Cost to State and Local Government:
Costs to the general public, state and local government will be none. These regulations are directed at the individual EMS provider, not the EMS agency for which the provider works. In that, even if the EMS agency is part of a local municipal government, Department actions taken with respect to Sections 800.15 and or 800.16 will still be upon the individual EMS provider and not the municipality.
Cost to the Department of Health:
Costs to the Department of Health will be none. As stated above these regulations are directed to the individual EMS provider. Department actions taken with respect to Sections 800.15 and or 800.16 will still be upon the individual EMS provider. The Department will not incur any additional costs.
Local Government Mandates:
None. These provisions do not add any additional mandates to local governments.
Paperwork:
No additional new paperwork will be required.
Duplication:
This measure does not duplicate, overlap or conflict with an State or federal statute or rule.
Alternative Approaches:
There are no other viable alternative approaches.

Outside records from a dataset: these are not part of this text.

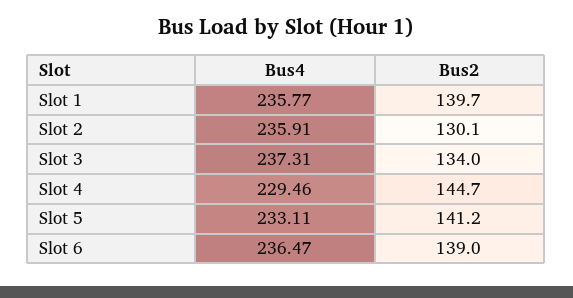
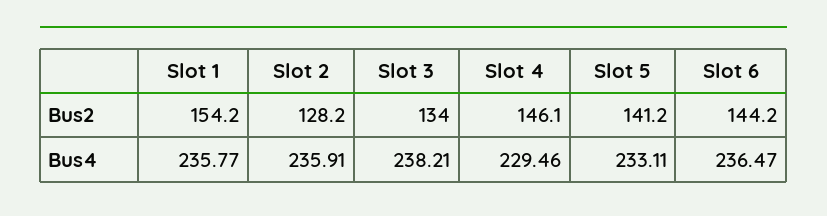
Bus2, Slot 1: 139.7 -> 154.2
Bus2, Slot 2: 130.1 -> 128.2
Bus4, Slot 3: 237.31 -> 238.21
Bus2, Slot 4: 144.7 -> 146.1
Bus2, Slot 6: 139 -> 144.2

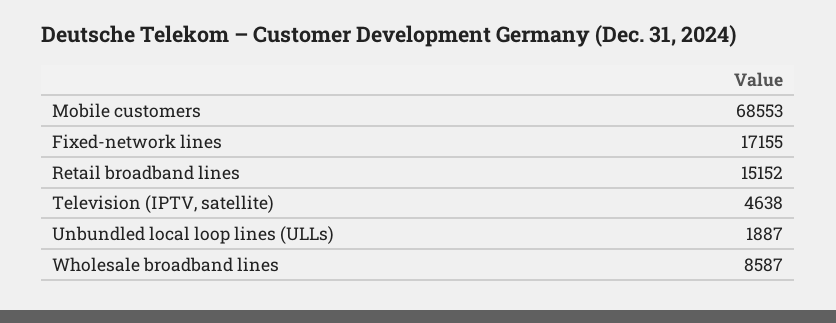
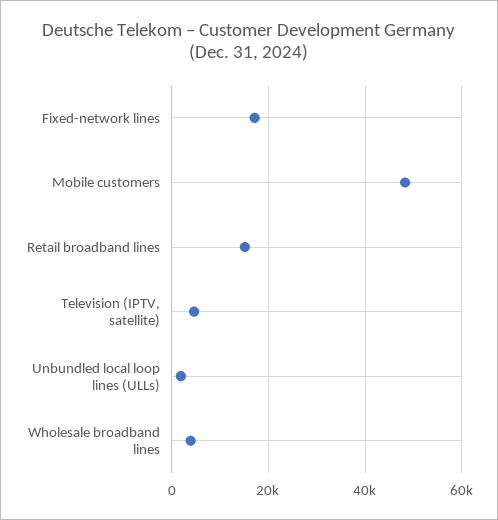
Mobile customers: 68553 -> 48000
Wholesale broadband lines: 8587 -> 4000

Current provisions are outdated and must be updated to reflect appropriate EMS standards and practice.
Federal Requirements:
This regulatory amendment does not exceed any minimum standards of the federal government for the same or similar subject areas. This proposal is intended to update outdated Part 800 provisions with language appropriate and applicable to the modern EMS system of today.
Compliance Schedule:
This proposal will go into effect upon a Notice of Adoption in the New York State Register.

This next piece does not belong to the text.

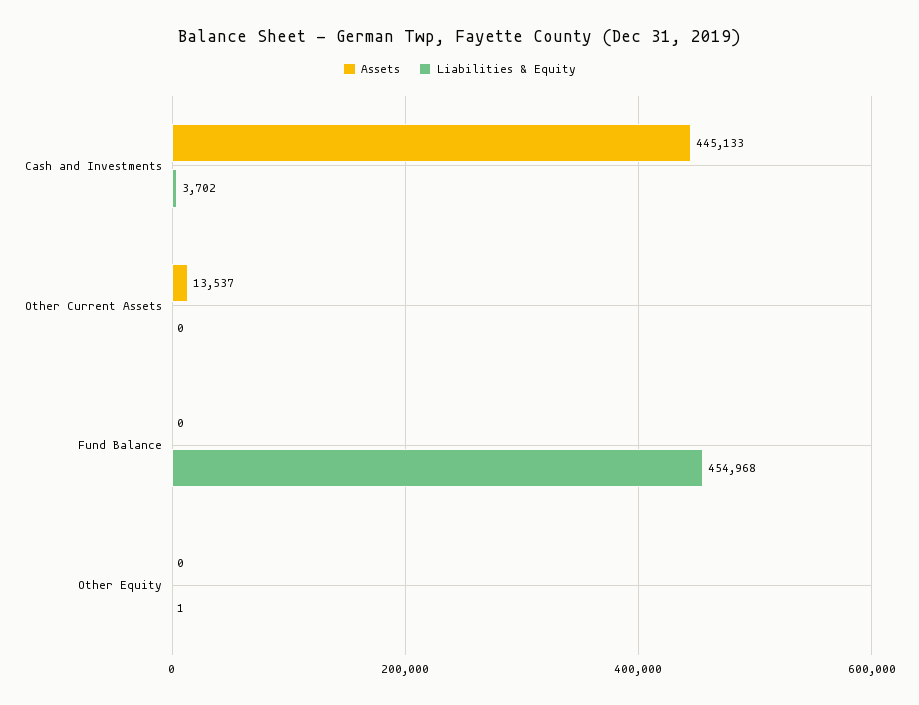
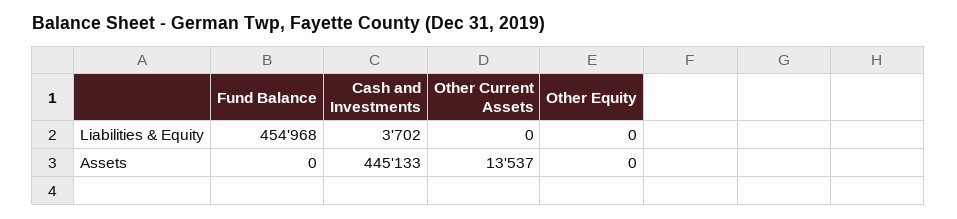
Liabilities & Equity, Other Equity: 1 -> 0

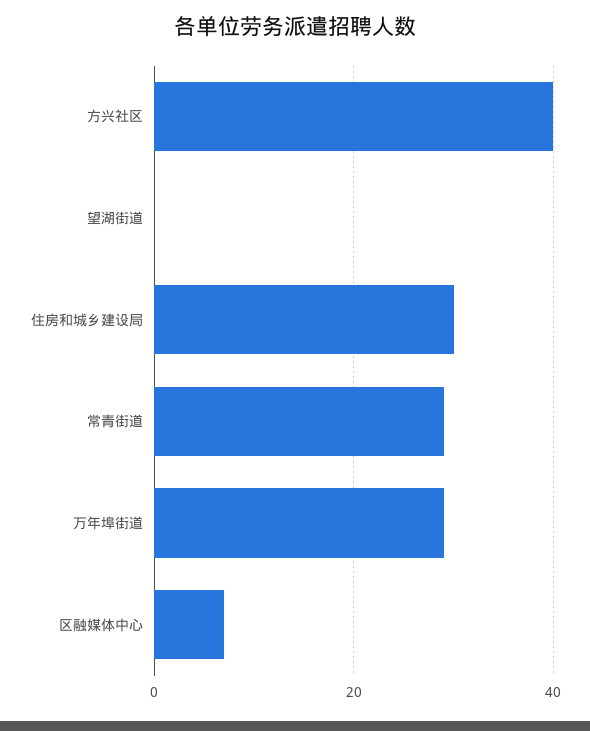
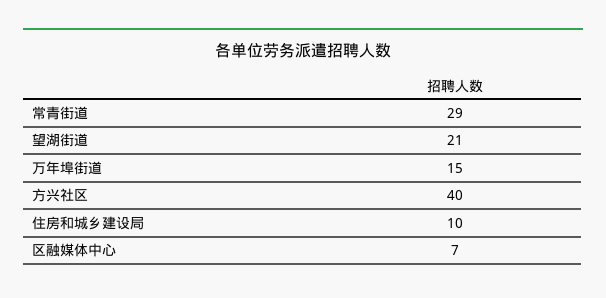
望湖街道: 0 -> 21
住房和城乡建设局: 30 -> 10
万年埠街道: 30 -> 15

Regulatory Flexibility Analysis
A Regulatory Flexibility Analysis for Small Business and Local Governments is not included in accordance with Section 202-b of the State Administrative Procedure Act (SAPA). This regulation does not impose an adverse economic impact, nor reporting, recordkeeping or other compliance requirements on small businesses or local governments. This rule pertains only to individual persons who are certified by the Department to provide pre-hospital emergency care and treatment to sick or injured persons. Small businesses and local governments cannot violate this rule, and therefore cannot be subject to penalties associated with a violation of this rule.
Cure Period:
A cure period was not included in this rule. This regulation is directed at the individual EMS provider, and not the EMS agency for which the provider works. This proposal would provide standards of conduct, oversight, and disciplinary sanctions for EMS providers. Violations of such standards would pose a threat to public health, safety and well-being of the patients served. A cure period would not be appropriate under these circumstances.

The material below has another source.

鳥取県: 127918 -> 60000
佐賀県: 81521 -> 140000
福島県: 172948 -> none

Rural Area Flexibility Analysis
The proposed rule will not impose an adverse economic impact on rural areas, nor will it impose any additional reporting, recordkeeping or other compliance requirements on public or private entities in rural areas.
Job Impact Statement
A Job Impact Statement is not included in accordance with Section 201-a (2) of the State Administrative Procedure Act (SAPA), because it will not have a substantial adverse effect on jobs and employment opportunities.